Late Oligocene atmospheric carbon dioxide concentrations reconstructed from fossil leaves using stomatal index

Abstract

Ancient atmospheric CO2 can be reconstructed using various climate proxies; stomata from fossil leaves are one of the climate proxies that provide critical information about past climatic conditions of the Earth. Exceptionally well–preserved fossil leaves found in overbank deposits in Chilga of Northwest Ethiopia were used to estimate late Oligocene atmospheric CO2 values using stomatal index. The age of the fossils, 206Pb/238U: 27.23 ± 0.03 Ma, was determined from zircons in an ash deposit comprising the matrix deposited contemporaneously with the fossil leaves.
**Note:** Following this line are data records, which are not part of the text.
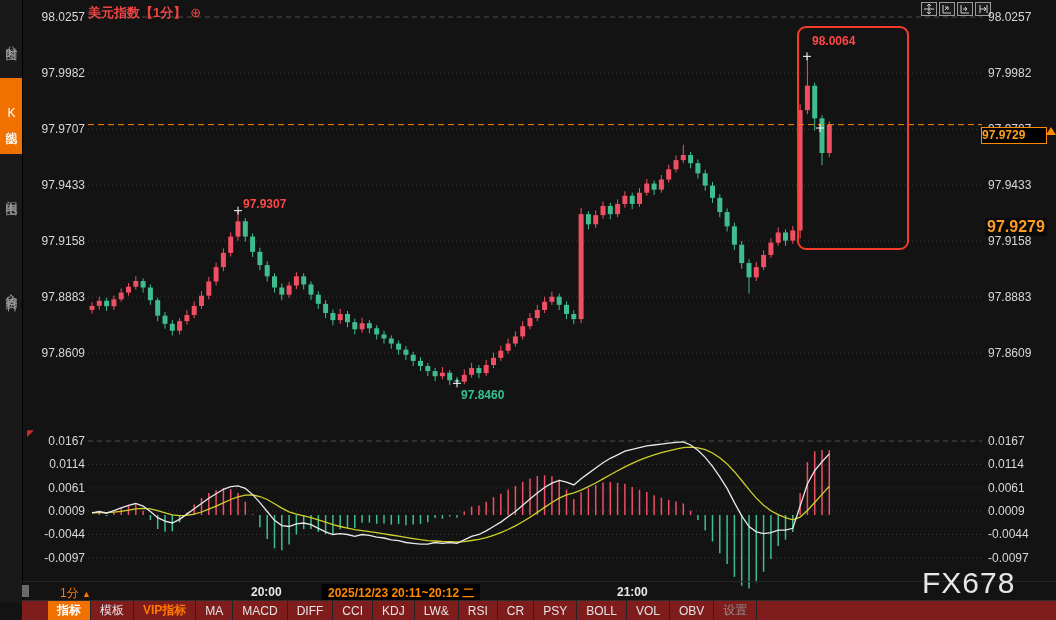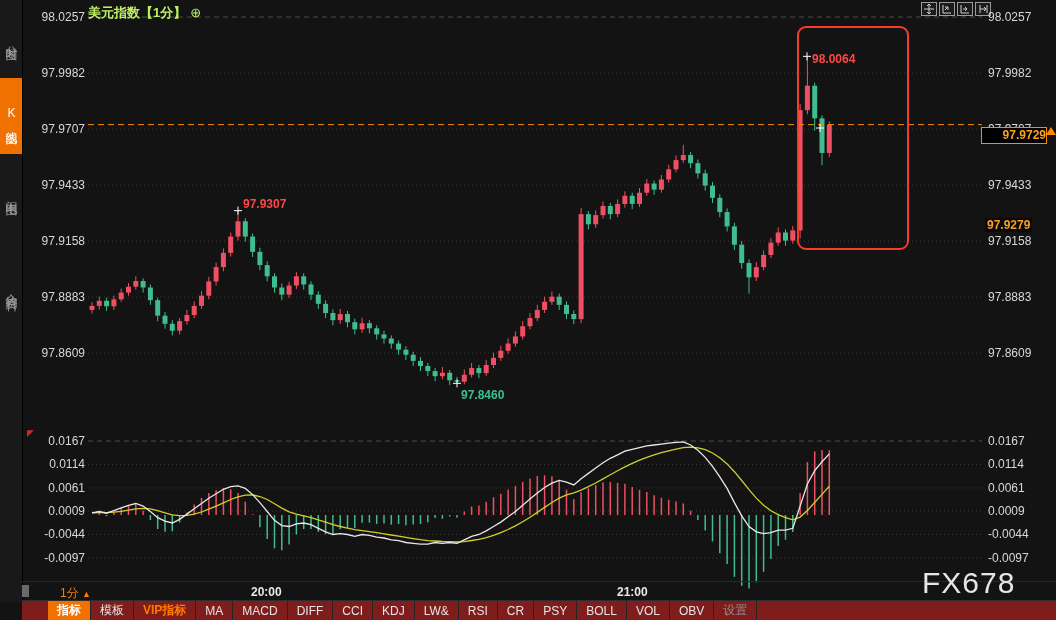--- a/index.html
+++ b/index.html
@@ -12,7 +12,7 @@
             display:flex;align-items:center;justify-content:center;color:#9b9b9b;font-size:12px;
             letter-spacing:2px;cursor:pointer;}
   .side-tab.active{background:#f07000;color:#fff;}
-  .title{position:absolute;left:88px;top:4px;color:#bef264;font-size:13px;font-weight:bold;}
+  .title{position:absolute;left:88px;top:4px;color:#ef4444;font-size:13px;font-weight:bold;}
   .title .plus{font-weight:normal;margin-left:4px;}
   .topicons{position:absolute;left:921px;top:2px;display:flex;gap:2px;}
   .ticon{width:14px;height:12px;border:1px solid #9a9a9a;background:#1b1b1b;display:flex;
Stomatal indices were calculated from both the fossil leaves and nearest living relatives of the fossils. Corresponding atmospheric CO2 values for the nearest living relatives of the fossils were assigned from historical records from the Mauna Loa Observatory. This produces a calibrating curve that shows variation of atmospheric CO2 over time, and late Oligocene atmospheric CO2 values were quantified from the calibrating curve. The quantified late Oligocene atmospheric CO2 values are about 343 ± 11 ppm which show a 12 % decrease when they are quantified using a leaf gas exchange method. This is consistent with the idea that stomatal–index method underestimates CO2 values compared to the leaf gas exchange method. The late Oligocene was colder than both its preceding Eocene and its following Miocene epochs, and the results are incongruent with the cold Oligocene period. These results for this particular geologic time provide opportunity to examine how plants responded to climate changes in the past and have important implications for the study of current and future climate changes.